CASTELFRANCOL’Enpa (Ente nazionale protezione animali) ha avviato a metà maggio una sottoscrizione rivolta alla Procura della Repubblica di Pisa, al Comune di Castelfranco e all’Asl toscana centro per chiedere "di garantire la massima tutela ai barboncini" sequestrati dalla guardia di finanza dopo il blitz in un allevamento di Orentano e poi dissequestrati, "affinché ogni decisione venga assunta ponendo al centro il benessere e la protezione degli animali". "Gli animali – scrive l’Enpa nella petizione – non sono oggetti né beni produttivi, sono esseri senzienti, meritevoli di tutela sotto il profilo fisico, sanitario ed etologico". "La decisione di disporre il dissequestro degli animali desta forte preoccupazione sotto il profilo della tutela del loro benessere – ancora l’Enpa – Riteniamo necessario che ogni valutazione tenga pienamente conto delle condizioni sanitarie, comportamentali ed etologiche documentate nel corso del procedimento.
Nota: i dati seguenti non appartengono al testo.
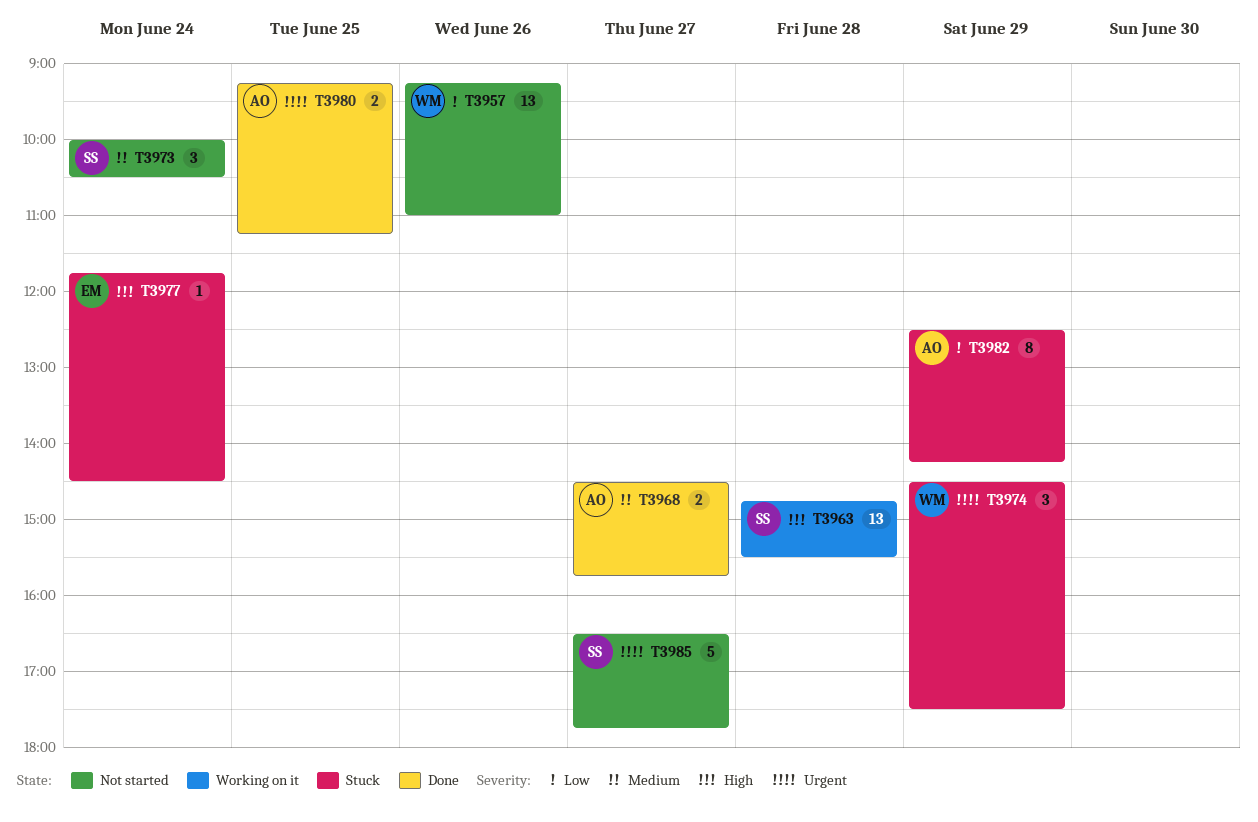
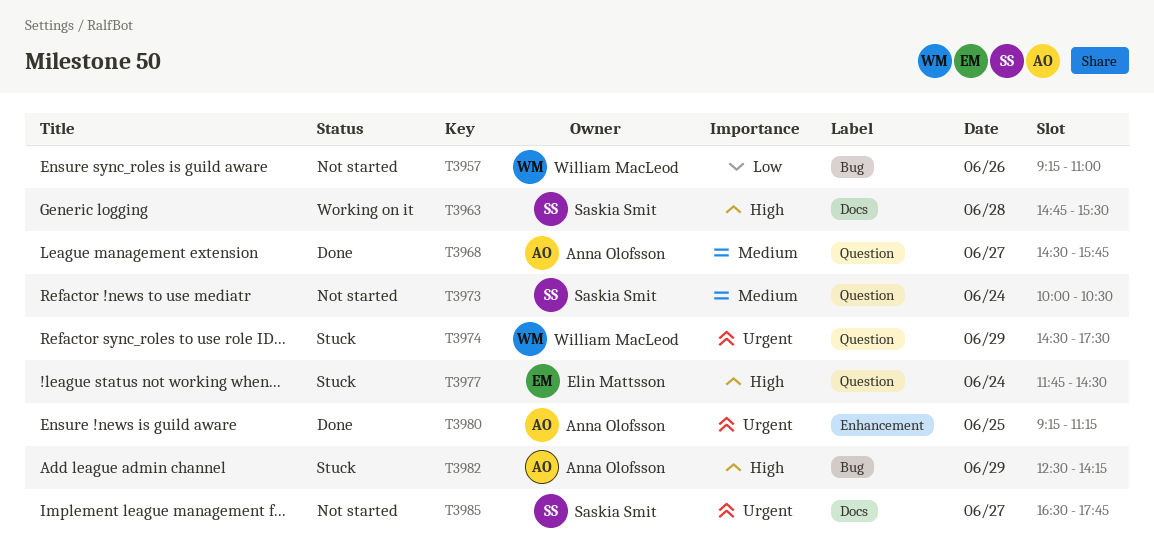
T3982, priority: Low -> High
Necessità di valorizzare le evidenze veterinarie ed etologiche, garanzie concrete per il futuro degli animali con l’assicurazione delle condizioni di custodia, mantenimento e gestione pienamente compatibili con il benessere animale, la tutela e la dignità animale". "Chiediamo alle Istituzioni competenti di valutare ogni possibile iniziativa prevista dall’ordinamento a tutela degli animali coinvolti – conclude l’Enpa – di garantire verifiche sulle future condizioni di custodia, gestione e collocazione degli animali, proseguire gli accertamenti già avviati, assicurare il monitoraggio veterinario ed etologico degli animali anche nelle fasi successive alla restituzione. Facciamo sentire la nostra voce. Ogni firma rappresenta una richiesta di attenzione, responsabilità e tutela per animali che meritano protezione e rispetto. Firmiamo affinché il loro benessere resti una priorità. Firmiamo affinché ogni decisione tenga conto della dignità e della tutela degli animali".
Barboncini sequestrati a Orentano. Enpa lancia petizione popolare: "Tutela benessere degli animali"
L’iniziativa dell’Ente è rivolta a Procura, Comune e Asl toscana centro "Gli animali non sono oggetti né beni produttivi, ma esseri senzienti".